Where the animals still roam
In contrast to North America, other regions still have large intact grasslands with functional ecosystems. White-tailed gazelles and khulan (Asiatic wild ass) still move hundreds of miles across the vast unfenced steppes of Mongolia. White-eared kob, a sub-Saharan antelope, travel hundreds of miles every year across a North Dakota-sized swath of southern Sudan in one of Africa’s longest land migrations.
Chiru (antelope) and kiang (large wild asses) maintain their historical movements across the vast Tibetan plateau. Even war-torn Afghanistan has designated two national parks to ensure that snow leopards, wolves and ibex can continue to roam.
Knowledge gaps impede conservation
Conserving native species on American grasslands has moved slowly because this region has been so compromised by land conversion for farming and development. What’s more, despite technological innovations and powerful analytical tools, scientists don’t have realistic estimates today of abundance or population trends for most vertebrate species, whether they are mammal, bird or fish.
Measuring remnant diversity is a first step toward deciding what to prioritize for protection. One way we’re doing this is by posing simple questions to families who’ve lived out on these lands for multiple generations. One Montana rancher told us the last porcupine he saw was —well, he couldn’t remember, but they used to occur. Another, in Wyoming, said it had been perhaps two decades since he had last seen white-tailed jackrabbits, a species once common there.
From Colorado to New Mexico and the Dakotas to Utah, responses are similar. Across the region, the status of species like foxes, porcupines, white-tailed jack rabbits, beavers, badgers and marmots is punctuated by question marks. Continent-wide trends remain a mystery.

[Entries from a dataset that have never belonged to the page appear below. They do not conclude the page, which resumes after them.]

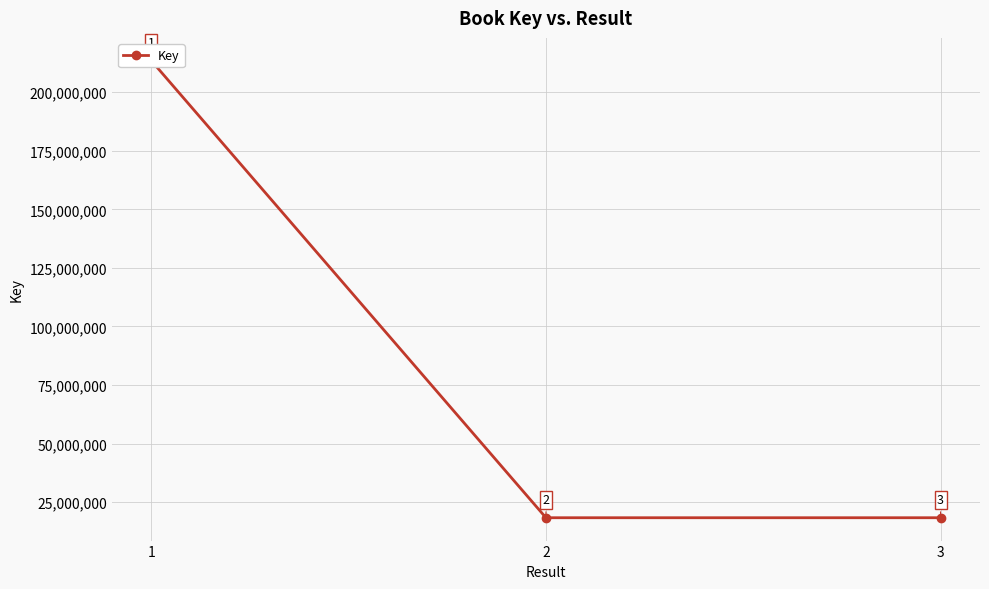

How many distinct data groups are displayed?

1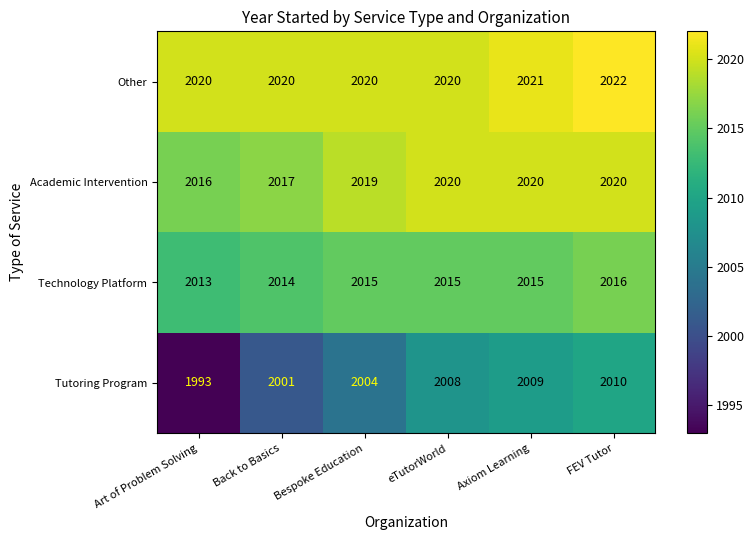

At Axiom Learning, list the series in order from largest to smallest.

Other, Academic Intervention, Technology Platform, Tutoring Program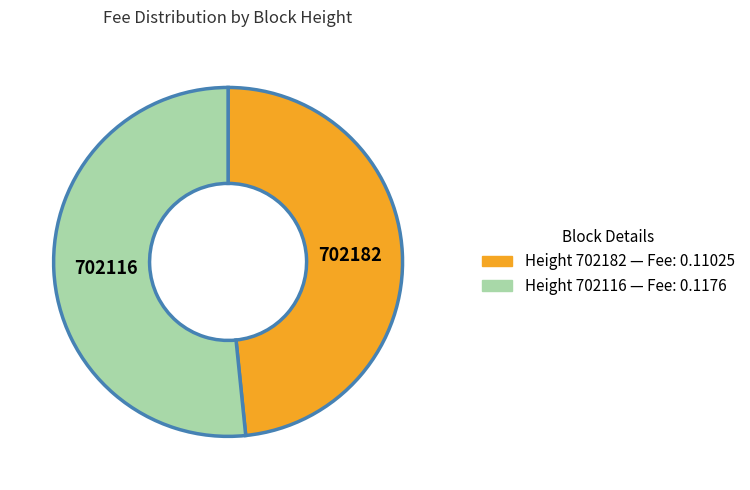

Is there any slice that represents more than half of the pie?

Yes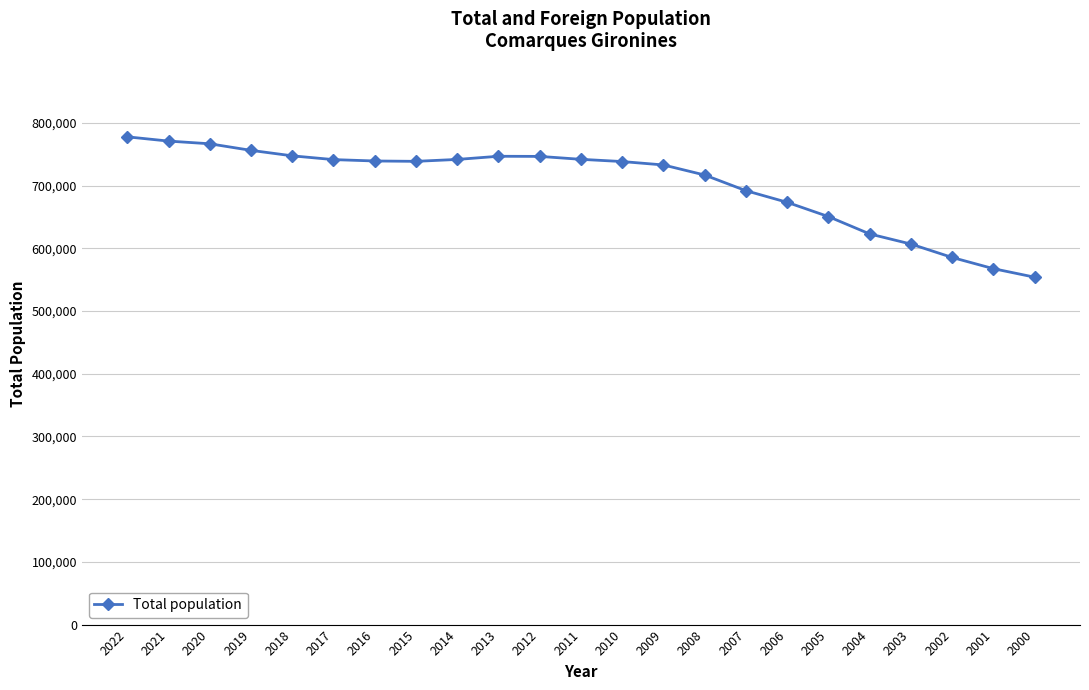

What is the minimum value shown in the chart?

553964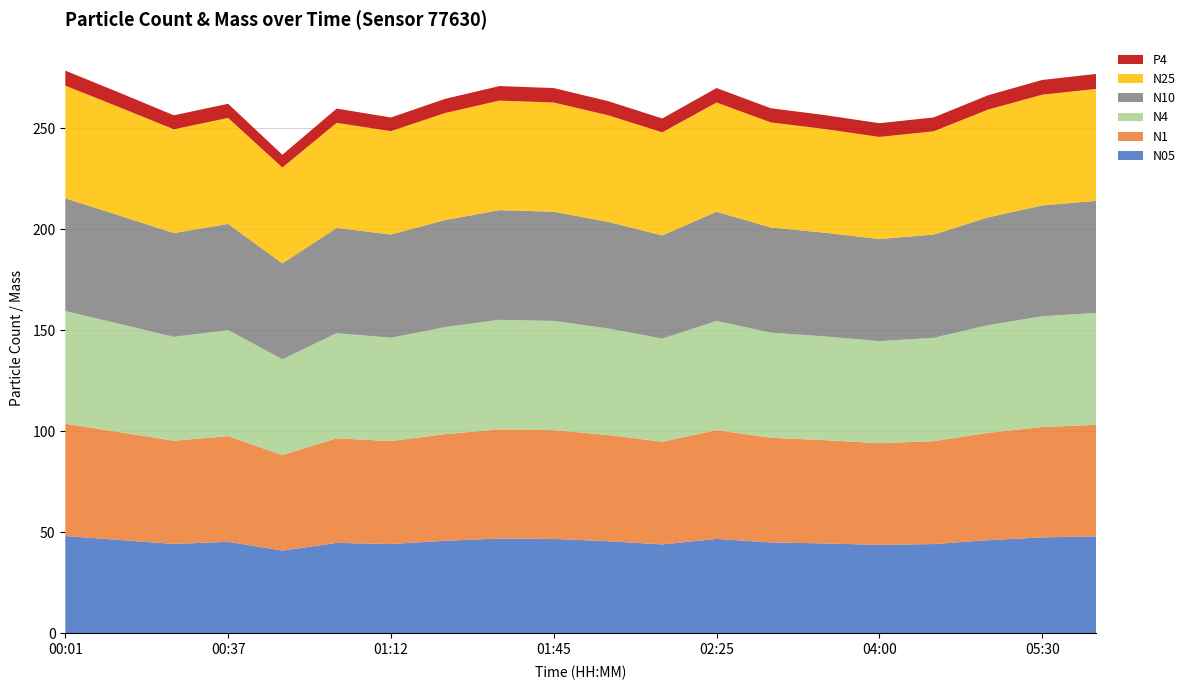

Reading right to left, list all the values displayed in this chart.

N05: 48.0	47.5	46.1	44.2	43.8	44.5	45.0	46.7	44.0	45.6	46.7	46.9	45.8	44.2	44.8	41.0	45.3	44.2	46.2	48.2
N1: 55.2	54.6	53.1	50.9	50.3	51.1	51.8	53.8	50.8	52.5	53.8	54.0	52.8	50.9	51.7	47.2	52.3	51.1	53.3	55.5
N4: 55.4	54.8	53.3	51.1	50.5	51.3	52.0	54.0	51.0	52.7	54.0	54.2	53.0	51.1	52.0	47.4	52.5	51.4	53.6	55.8
N10: 55.4	54.8	53.3	51.1	50.5	51.3	52.0	54.0	51.0	52.8	54.0	54.2	53.0	51.1	52.0	47.4	52.5	51.4	53.6	55.8
N25: 55.4	54.8	53.3	51.1	50.5	51.3	52.0	54.0	51.0	52.7	54.0	54.2	52.9	51.1	52.0	47.4	52.5	51.3	53.6	55.7
P4: 7.4	7.3	7.1	6.8	6.8	6.9	7.0	7.2	6.8	7.0	7.2	7.2	7.0	6.8	7.0	6.3	7.0	6.9	7.2	7.4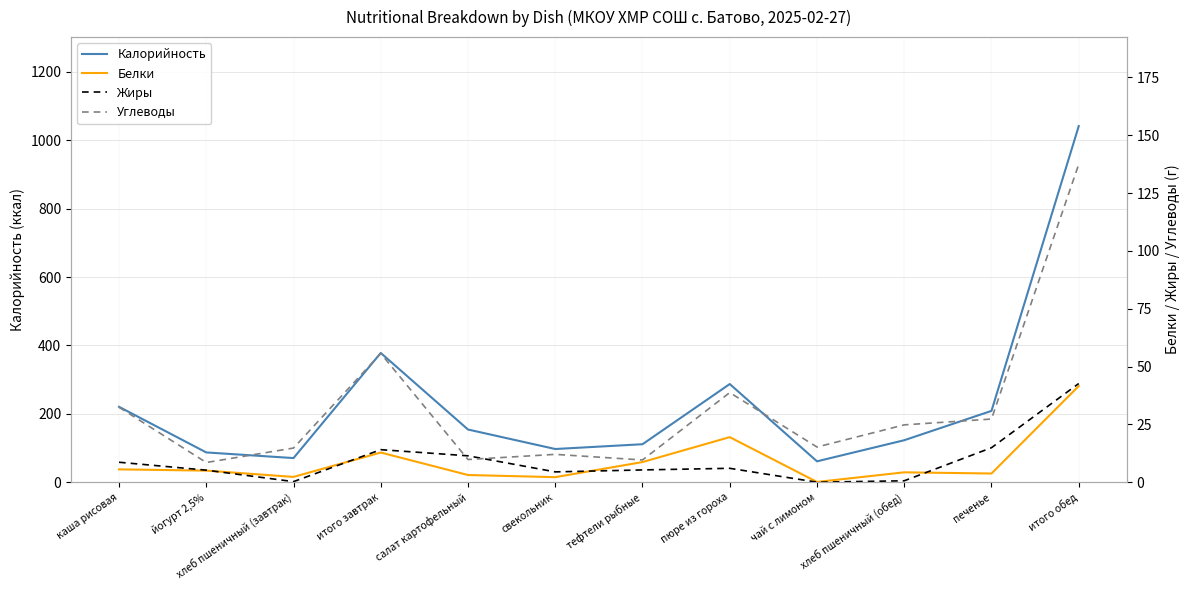

Which series has the largest total across all categories?

Калорийность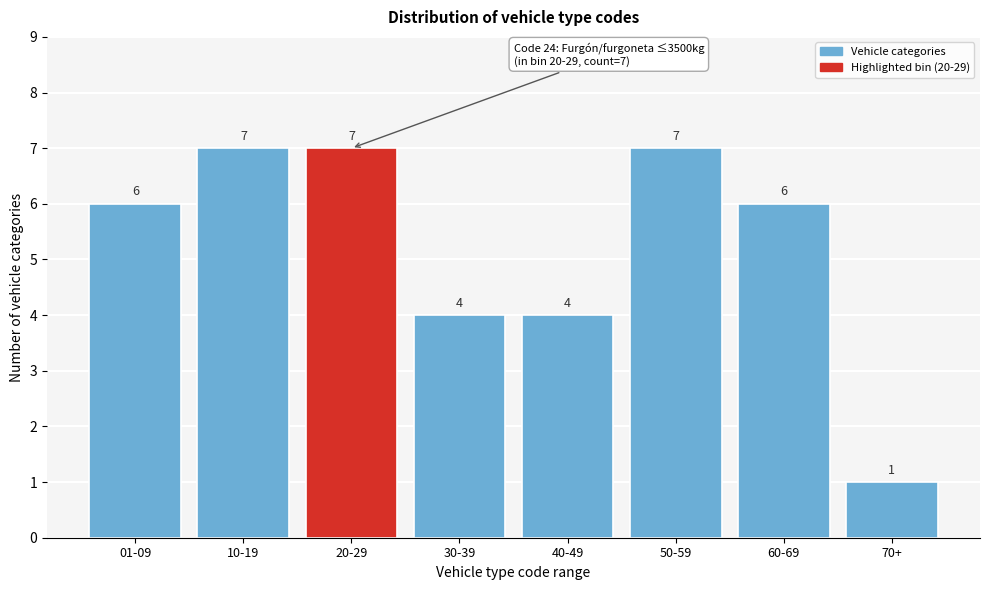

Reading right to left, list all the values displayed in this chart.

70+=1	60-69=6	50-59=7	40-49=4	30-39=4	20-29=7	10-19=7	01-09=6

The good news is that national parks have inventory and monitoring programs that make it possible to assess trends more comprehensively for some of these species. Citizen scientists are helping by reporting occurrences of species such as black-tailed jackrabbits. As scientists delve further into databases, patterns of species retention or loss should become clearer.
For example, our work on white-tailed jack rabbits revealed that decades ago they were abundant in the valleys in and around the Tetons of northwest Wyoming and spanned Yellowstone National Park’s northern range. However, by the year 2000 they were absent from the Tetons and occupied only a small area of Yellowstone.
The U.S. has a history of protecting its majestic mountains and deserts. But in our view, it has undervalued its biologically rich grasslands. With more support for conservation on the prairies, wildlife of all sizes – big and small —could again thrive on America’s fruited plains.